▶ **Work to complete**: Among the entries below, extract exactly the lines that run from the one with "42: (461, 531, 7.54)" through the one with "59: (621, 383, 23.76)", both ends included.

▶ **Saved entries**:
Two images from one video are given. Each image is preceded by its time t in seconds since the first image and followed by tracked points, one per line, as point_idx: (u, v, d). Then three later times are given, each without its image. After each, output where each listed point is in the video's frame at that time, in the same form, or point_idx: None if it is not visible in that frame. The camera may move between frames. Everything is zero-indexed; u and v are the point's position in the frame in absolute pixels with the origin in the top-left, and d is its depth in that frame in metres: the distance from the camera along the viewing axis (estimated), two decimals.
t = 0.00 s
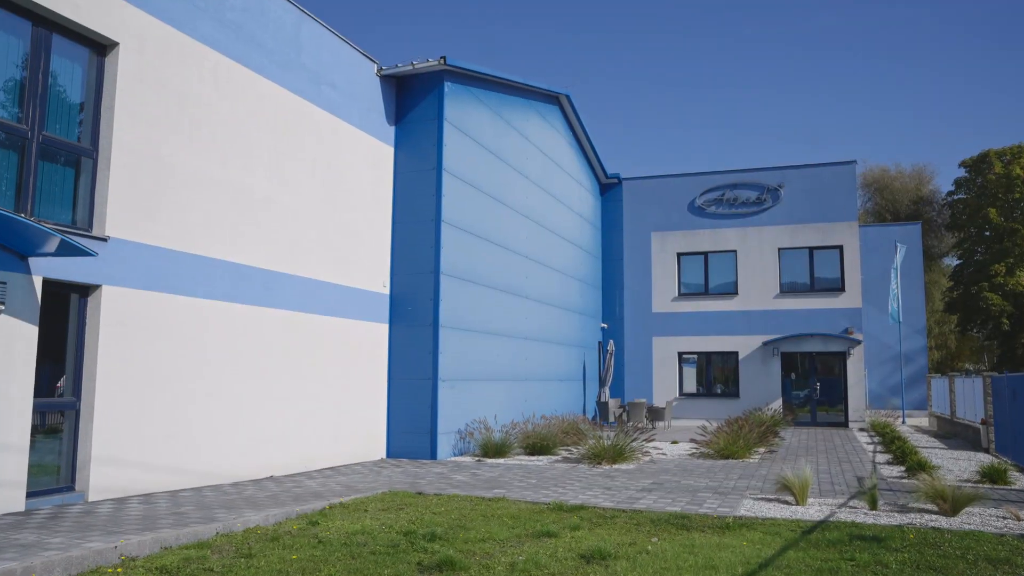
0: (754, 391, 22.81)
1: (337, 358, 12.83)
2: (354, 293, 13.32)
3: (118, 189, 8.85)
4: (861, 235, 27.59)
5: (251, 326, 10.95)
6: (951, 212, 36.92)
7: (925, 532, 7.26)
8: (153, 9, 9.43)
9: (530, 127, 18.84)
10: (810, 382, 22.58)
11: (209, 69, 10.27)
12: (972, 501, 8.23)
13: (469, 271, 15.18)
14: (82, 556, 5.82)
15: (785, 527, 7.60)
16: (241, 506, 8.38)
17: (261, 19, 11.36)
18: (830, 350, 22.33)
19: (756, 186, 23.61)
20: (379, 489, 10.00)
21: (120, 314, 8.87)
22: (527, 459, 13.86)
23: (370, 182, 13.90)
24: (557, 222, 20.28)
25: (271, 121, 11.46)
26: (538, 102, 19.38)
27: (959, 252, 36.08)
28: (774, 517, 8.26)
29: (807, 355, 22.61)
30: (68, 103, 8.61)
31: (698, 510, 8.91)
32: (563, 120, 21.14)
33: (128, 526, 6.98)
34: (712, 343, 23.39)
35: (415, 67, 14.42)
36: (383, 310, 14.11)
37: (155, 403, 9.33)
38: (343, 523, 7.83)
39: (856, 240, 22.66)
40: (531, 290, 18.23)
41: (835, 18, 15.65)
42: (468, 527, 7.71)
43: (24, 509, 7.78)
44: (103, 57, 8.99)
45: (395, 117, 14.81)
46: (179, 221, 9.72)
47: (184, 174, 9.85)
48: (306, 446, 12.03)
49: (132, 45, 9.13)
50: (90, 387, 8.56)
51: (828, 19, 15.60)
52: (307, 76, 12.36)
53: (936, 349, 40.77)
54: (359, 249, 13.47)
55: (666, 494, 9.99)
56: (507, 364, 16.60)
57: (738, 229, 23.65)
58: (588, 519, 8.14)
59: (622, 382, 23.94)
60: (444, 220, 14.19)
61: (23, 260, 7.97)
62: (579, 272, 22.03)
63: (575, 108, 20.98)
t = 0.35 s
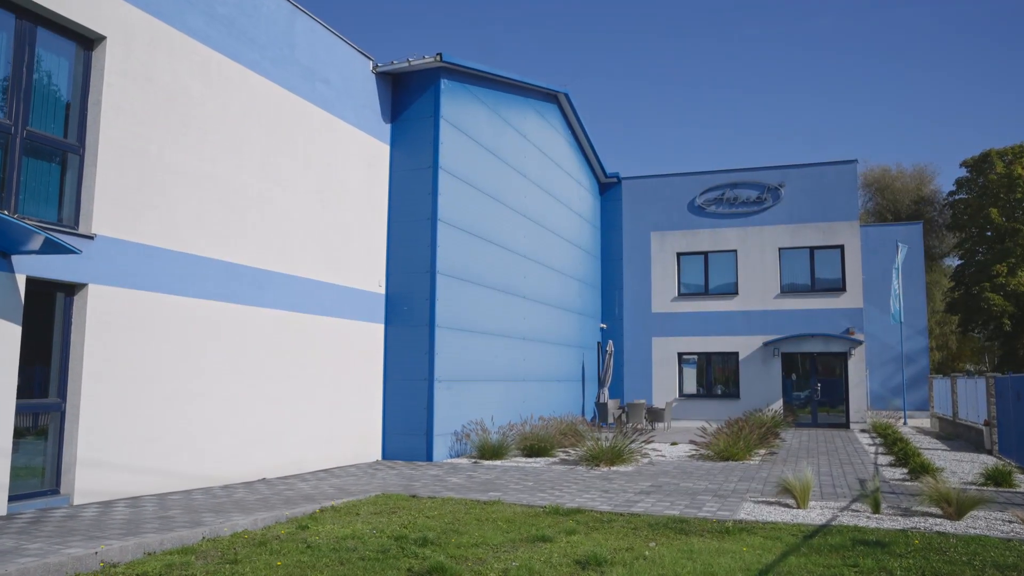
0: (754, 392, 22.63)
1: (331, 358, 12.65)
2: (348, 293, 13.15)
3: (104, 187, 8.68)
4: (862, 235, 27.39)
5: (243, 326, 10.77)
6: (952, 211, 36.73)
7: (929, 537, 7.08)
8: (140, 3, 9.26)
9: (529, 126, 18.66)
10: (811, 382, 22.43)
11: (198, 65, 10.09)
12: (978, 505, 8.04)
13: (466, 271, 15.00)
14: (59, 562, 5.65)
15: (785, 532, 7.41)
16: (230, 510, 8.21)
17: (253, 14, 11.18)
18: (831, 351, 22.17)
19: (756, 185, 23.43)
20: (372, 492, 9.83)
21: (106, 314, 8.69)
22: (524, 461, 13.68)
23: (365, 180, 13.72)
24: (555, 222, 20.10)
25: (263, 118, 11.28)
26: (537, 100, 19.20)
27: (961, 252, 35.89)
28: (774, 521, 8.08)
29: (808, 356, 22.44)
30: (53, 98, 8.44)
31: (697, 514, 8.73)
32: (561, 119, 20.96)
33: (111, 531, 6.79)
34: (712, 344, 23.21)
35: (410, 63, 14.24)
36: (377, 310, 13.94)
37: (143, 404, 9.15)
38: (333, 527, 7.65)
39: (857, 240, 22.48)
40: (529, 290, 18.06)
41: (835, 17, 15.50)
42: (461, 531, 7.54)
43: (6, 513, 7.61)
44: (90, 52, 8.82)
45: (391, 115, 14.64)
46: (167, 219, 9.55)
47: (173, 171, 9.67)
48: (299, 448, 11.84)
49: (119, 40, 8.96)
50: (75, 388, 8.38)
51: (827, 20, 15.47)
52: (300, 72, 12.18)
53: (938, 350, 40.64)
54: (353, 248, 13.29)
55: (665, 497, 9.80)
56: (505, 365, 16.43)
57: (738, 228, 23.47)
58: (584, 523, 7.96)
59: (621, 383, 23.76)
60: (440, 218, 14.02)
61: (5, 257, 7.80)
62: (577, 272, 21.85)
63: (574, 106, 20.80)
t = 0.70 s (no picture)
0: (754, 392, 22.43)
1: (325, 359, 12.43)
2: (343, 292, 12.94)
3: (89, 182, 8.46)
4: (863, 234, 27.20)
5: (235, 325, 10.55)
6: (953, 211, 36.53)
7: (935, 542, 6.88)
8: None
9: (527, 123, 18.47)
10: (811, 383, 22.23)
11: (188, 59, 9.89)
12: (984, 507, 7.82)
13: (462, 269, 14.79)
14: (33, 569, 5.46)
15: (787, 536, 7.21)
16: (217, 513, 8.02)
17: (244, 7, 10.99)
18: (832, 351, 21.98)
19: (756, 183, 23.25)
20: (365, 495, 9.64)
21: (91, 313, 8.48)
22: (522, 462, 13.48)
23: (360, 177, 13.52)
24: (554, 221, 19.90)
25: (255, 114, 11.10)
26: (535, 98, 19.00)
27: (962, 251, 35.67)
28: (776, 524, 7.88)
29: (808, 356, 22.24)
30: (37, 90, 8.21)
31: (696, 517, 8.53)
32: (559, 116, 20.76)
33: (91, 536, 6.59)
34: (712, 343, 23.01)
35: (405, 59, 14.05)
36: (373, 309, 13.73)
37: (131, 406, 8.93)
38: (322, 532, 7.46)
39: (858, 239, 22.28)
40: (527, 289, 17.86)
41: (836, 14, 15.33)
42: (454, 536, 7.34)
43: None
44: (75, 44, 8.61)
45: (386, 111, 14.44)
46: (156, 216, 9.34)
47: (161, 167, 9.46)
48: (292, 450, 11.63)
49: (105, 32, 8.75)
50: (58, 389, 8.17)
51: (826, 20, 15.31)
52: (293, 67, 11.98)
53: (939, 350, 40.51)
54: (347, 246, 13.08)
55: (664, 499, 9.60)
56: (502, 365, 16.22)
57: (739, 227, 23.28)
58: (581, 527, 7.76)
59: (620, 383, 23.56)
60: (436, 217, 13.81)
61: None
62: (576, 271, 21.63)
63: (572, 103, 20.61)
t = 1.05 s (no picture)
0: (754, 392, 22.22)
1: (317, 359, 12.22)
2: (336, 291, 12.74)
3: (71, 178, 8.25)
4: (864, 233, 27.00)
5: (224, 325, 10.33)
6: (955, 210, 36.32)
7: (940, 547, 6.67)
8: None
9: (524, 120, 18.27)
10: (812, 383, 22.01)
11: (174, 52, 9.68)
12: (990, 511, 7.61)
13: (458, 268, 14.57)
14: None
15: (788, 541, 7.00)
16: (202, 517, 7.80)
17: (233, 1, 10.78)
18: (833, 351, 21.77)
19: (756, 182, 23.04)
20: (356, 498, 9.42)
21: (74, 312, 8.28)
22: (518, 464, 13.26)
23: (353, 174, 13.31)
24: (552, 219, 19.70)
25: (245, 109, 10.89)
26: (532, 95, 18.80)
27: (963, 250, 35.39)
28: (775, 528, 7.67)
29: (809, 356, 22.03)
30: (17, 84, 8.03)
31: (694, 521, 8.31)
32: (557, 114, 20.57)
33: (68, 541, 6.37)
34: (712, 343, 22.79)
35: (400, 55, 13.84)
36: (367, 308, 13.52)
37: (115, 407, 8.72)
38: (310, 537, 7.25)
39: (860, 237, 22.08)
40: (525, 288, 17.65)
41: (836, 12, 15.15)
42: (445, 540, 7.14)
43: None
44: (57, 37, 8.41)
45: (380, 107, 14.23)
46: (142, 213, 9.13)
47: (148, 162, 9.25)
48: (283, 452, 11.42)
49: (88, 25, 8.55)
50: (39, 389, 7.97)
51: (825, 20, 15.15)
52: (284, 62, 11.77)
53: (940, 351, 40.31)
54: (340, 244, 12.87)
55: (661, 502, 9.39)
56: (499, 365, 16.00)
57: (739, 226, 23.07)
58: (576, 531, 7.55)
59: (620, 384, 23.34)
60: (431, 215, 13.61)
61: None
62: (575, 270, 21.42)
63: (570, 100, 20.41)
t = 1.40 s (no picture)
0: (754, 393, 22.00)
1: (308, 358, 12.00)
2: (328, 289, 12.52)
3: (51, 172, 8.04)
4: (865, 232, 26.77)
5: (211, 324, 10.11)
6: (956, 209, 36.07)
7: (944, 552, 6.46)
8: None
9: (521, 116, 18.04)
10: (812, 383, 21.79)
11: (160, 44, 9.46)
12: (995, 515, 7.40)
13: (453, 267, 14.34)
14: None
15: (786, 546, 6.78)
16: (185, 521, 7.57)
17: None
18: (833, 351, 21.56)
19: (756, 180, 22.82)
20: (345, 501, 9.21)
21: (55, 310, 8.07)
22: (513, 465, 13.05)
23: (345, 171, 13.09)
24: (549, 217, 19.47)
25: (233, 103, 10.67)
26: (529, 91, 18.59)
27: (965, 250, 35.21)
28: (775, 533, 7.45)
29: (809, 356, 21.81)
30: None
31: (690, 525, 8.08)
32: (555, 111, 20.37)
33: (42, 547, 6.15)
34: (711, 343, 22.57)
35: (393, 49, 13.63)
36: (359, 307, 13.31)
37: (98, 407, 8.50)
38: (295, 541, 7.04)
39: (861, 236, 21.86)
40: (522, 287, 17.43)
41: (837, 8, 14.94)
42: (433, 545, 6.92)
43: None
44: (37, 27, 8.20)
45: (374, 103, 14.02)
46: (126, 209, 8.90)
47: (132, 157, 9.04)
48: (273, 453, 11.21)
49: (69, 15, 8.34)
50: (17, 389, 7.76)
51: (826, 17, 14.94)
52: (274, 56, 11.56)
53: (941, 351, 40.08)
54: (331, 242, 12.65)
55: (658, 505, 9.18)
56: (495, 365, 15.78)
57: (738, 224, 22.85)
58: (568, 536, 7.33)
59: (618, 384, 23.10)
60: (425, 212, 13.39)
61: None
62: (572, 269, 21.20)
63: (568, 97, 20.19)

▶ **Solution for this problem**:
42: (461, 531, 7.54)
43: (6, 513, 7.61)
44: (90, 52, 8.82)
45: (391, 115, 14.64)
46: (167, 219, 9.55)
47: (173, 171, 9.67)
48: (299, 448, 11.84)
49: (119, 40, 8.96)
50: (75, 388, 8.38)
51: (827, 20, 15.47)
52: (300, 72, 12.18)
53: (938, 350, 40.64)
54: (353, 248, 13.29)
55: (665, 497, 9.80)
56: (505, 365, 16.43)
57: (738, 228, 23.47)
58: (584, 523, 7.96)
59: (621, 383, 23.76)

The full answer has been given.